- Fragmento de texto
◇ ◇ ◇ ◇ ◇ ◇ ◇

# Necesito ayuda para repara un cargador de una pc xo de 12 volt 2 ampers



## juanelectron2010 (Mar 28, 2012)

Hola a todos,les cuento que mi hermanito tiene una pc xo que le dieron en la escuela y el problema que tiene que de un dia para el otro dejo de cargar. Entonces resolvi chequearlo pensando que podria ser el cable que se habia cortado,medi continuidad pues esa no es la falla. Lo desarme y me di q estuviera el voltaje de salida y no esta. Revise el fusible de entrada y esta ok,el capacitor de 47 micros de 400 volt tengo una tension de 4.5 es muy baja. Pueden ayudarme le agradesco muchisimo saludos



Les dejo mas fotos.


----------



## R-Mario (Mar 28, 2012)

Puff se ven re mal las fotos, la verdad no es tan facil reparar una fuente de esas y menos si no tienes una pizca de experiencia.

◇ ◇ ◇ ◇ ◇ ◇ ◇

- Tarea
Indique si cada afirmación concuerda con el hilo sobre el cargador de la XO, respondiendo sí o no y citando literalmente las palabras del hilo que lo deciden.
(a) La falla del cargador estaba en el cable.
(b) El fusible de entrada está en buen estado.
(c) R-Mario considera fácil reparar ese tipo de fuente.

- Material proporcionado
◇ ◇ ◇ ◇ ◇ ◇ ◇

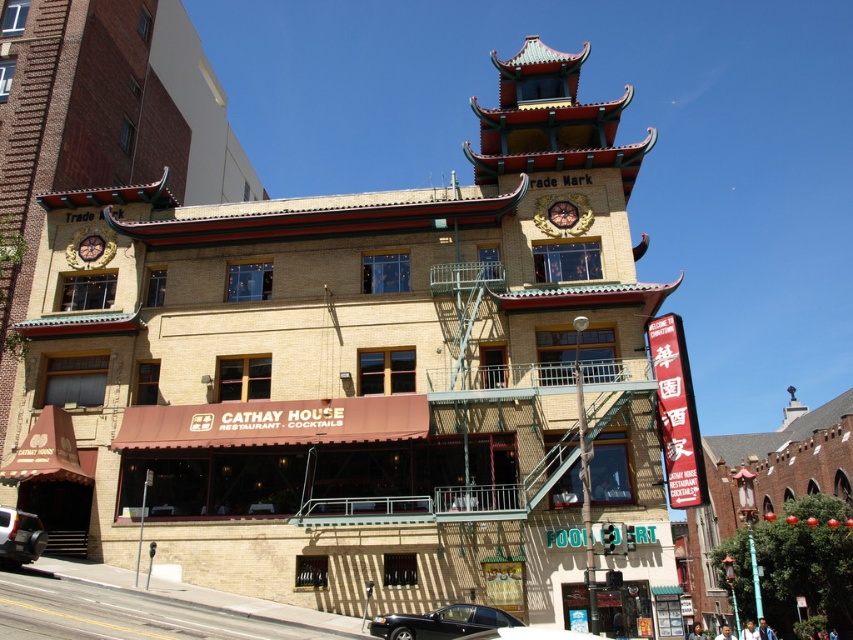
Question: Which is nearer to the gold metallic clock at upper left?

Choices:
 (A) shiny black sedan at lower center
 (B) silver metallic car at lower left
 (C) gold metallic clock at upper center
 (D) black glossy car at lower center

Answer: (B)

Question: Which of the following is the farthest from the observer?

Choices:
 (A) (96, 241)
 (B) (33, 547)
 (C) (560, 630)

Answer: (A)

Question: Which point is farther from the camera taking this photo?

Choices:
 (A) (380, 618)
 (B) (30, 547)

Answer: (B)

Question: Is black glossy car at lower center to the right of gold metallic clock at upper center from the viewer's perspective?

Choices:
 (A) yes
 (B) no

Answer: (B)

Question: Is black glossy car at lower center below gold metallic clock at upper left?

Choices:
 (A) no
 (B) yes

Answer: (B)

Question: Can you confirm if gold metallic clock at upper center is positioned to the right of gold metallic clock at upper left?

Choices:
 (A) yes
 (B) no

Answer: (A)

◇ ◇ ◇ ◇ ◇ ◇ ◇

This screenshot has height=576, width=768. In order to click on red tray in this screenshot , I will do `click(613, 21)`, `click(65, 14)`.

◇ ◇ ◇ ◇ ◇ ◇ ◇

- Respuesta
(a) No: "medi continuidad pues esa no es la falla".
(b) Sí: "Revise el fusible de entrada y esta ok".
(c) No: "la verdad no es tan facil reparar una fuente de esas".